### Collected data
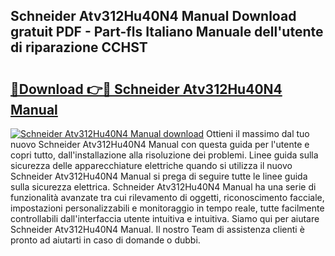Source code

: ## Schneider Atv312Hu40N4 Manual Download gratuit PDF - Part-fls Italiano Manuale dell'utente di riparazione CCHST

# <h2><a href="http://dfgjzf6.blite.top/?on=Schneider+Atv312Hu40N4+Manual">🔗Download 👉🔴 Schneider Atv312Hu40N4 Manual</a></h2>

[![Schneider Atv312Hu40N4 Manual download](https://i.imgur.com/lujVjoI.png)](http://dfgjzf6.blite.top/?on=Schneider+Atv312Hu40N4+Manual)
Ottieni il massimo dal tuo nuovo Schneider Atv312Hu40N4 Manual con questa guida per l'utente e copri tutto, dall'installazione alla risoluzione dei problemi. Linee guida sulla sicurezza delle apparecchiature elettriche quando si utilizza il nuovo Schneider Atv312Hu40N4 Manual si prega di seguire tutte le linee guida sulla sicurezza elettrica. Schneider Atv312Hu40N4 Manual ha una serie di funzionalità avanzate tra cui rilevamento di oggetti, riconoscimento facciale, impostazioni personalizzabili e monitoraggio in tempo reale, tutte facilmente controllabili dall'interfaccia utente intuitiva e intuitiva. Siamo qui per aiutare Schneider Atv312Hu40N4 Manual. Il nostro Team di assistenza clienti è pronto ad aiutarti in caso di domande o dubbi.

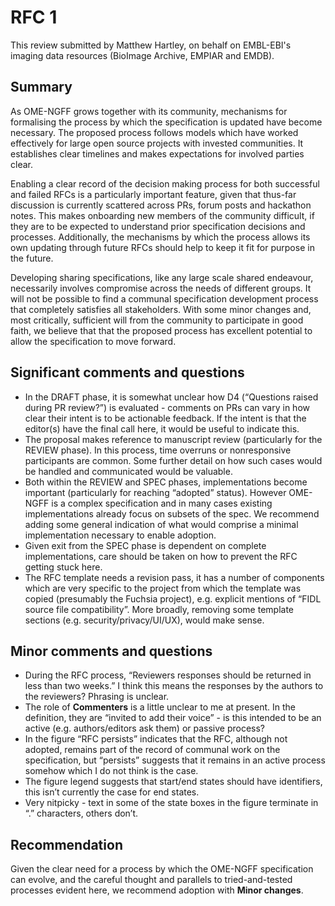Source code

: # RFC 1

This review submitted by Matthew Hartley, on behalf on EMBL-EBI's imaging data resources (BioImage Archive, EMPIAR and EMDB).

## Summary

As OME-NGFF grows together with its community, mechanisms for formalising the process by which the specification is updated have become necessary. The proposed process follows models which have worked effectively for large open source projects with invested communities. It establishes clear timelines and makes expectations for involved parties clear.

Enabling a clear record of the decision making process for both successful and failed RFCs is a particularly important feature, given that thus-far discussion is currently scattered across PRs, forum posts and hackathon notes. This makes onboarding new members of the community difficult, if they are to be expected to understand prior specification decisions and processes. Additionally, the mechanisms by which the process allows its own updating through future RFCs should help to keep it fit for purpose in the future.

Developing sharing specifications, like any large scale shared endeavour, necessarily involves compromise across the needs of different groups. It will not be possible to find a communal specification development process that completely satisfies all stakeholders. With some minor changes and, most critically, sufficient will from the community to participate in good faith, we believe that that the proposed process has excellent potential to allow the specification to move forward.

## Significant comments and questions

* In the DRAFT phase, it is somewhat unclear how D4 (“Questions raised during PR review?”) is evaluated - comments on PRs can vary in how clear their intent is to be actionable feedback. If the intent is that the editor(s) have the final call here, it would be useful to indicate this.
* The proposal makes reference to manuscript review (particularly for the REVIEW phase). In this process, time overruns or nonresponsive participants are common. Some further detail on how such cases would be handled and communicated would be valuable.
* Both within the REVIEW and SPEC phases, implementations become important (particularly for reaching “adopted” status). However OME-NGFF is a complex specification and in many cases existing implementations already focus on subsets of the spec. We recommend adding some general indication of what would comprise a minimal implementation necessary to enable adoption.
* Given exit from the SPEC phase is dependent on complete implementations, care should be taken on how to prevent the RFC getting stuck here.
* The RFC template needs a revision pass, it has a number of components which are very specific to the project from which the template was copied (presumably the Fuchsia project), e.g. explicit mentions of “FIDL source file compatibility”. More broadly, removing some template sections (e.g. security/privacy/UI/UX), would make sense.

## Minor comments and questions

* During the RFC process, “Reviewers responses should be returned in less than two weeks.” I think this means the responses by the authors to the reviewers? Phrasing is unclear.
* The role of **Commenters** is a little unclear to me at present. In the definition, they are “invited to add their voice” - is this intended to be an active (e.g. authors/editors ask them) or passive process? 
* In the figure “RFC persists” indicates that the RFC, although not adopted, remains part of the record of communal work on the specification, but “persists” suggests that it remains in an active process somehow which I do not think is the case.
* The figure legend suggests that start/end states should have identifiers, this isn’t currently the case for end states.
* Very nitpicky - text in some of the state boxes in the figure terminate in “.” characters, others don’t.

## Recommendation

Given the clear need for a process by which the OME-NGFF specification can evolve, and the careful thought and parallels to tried-and-tested processes evident here, we recommend adoption with **Minor changes**.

### Exercise
A line counts if it includes the string "Manual". State how many such lines the entries have, with no other text.

### Your response
4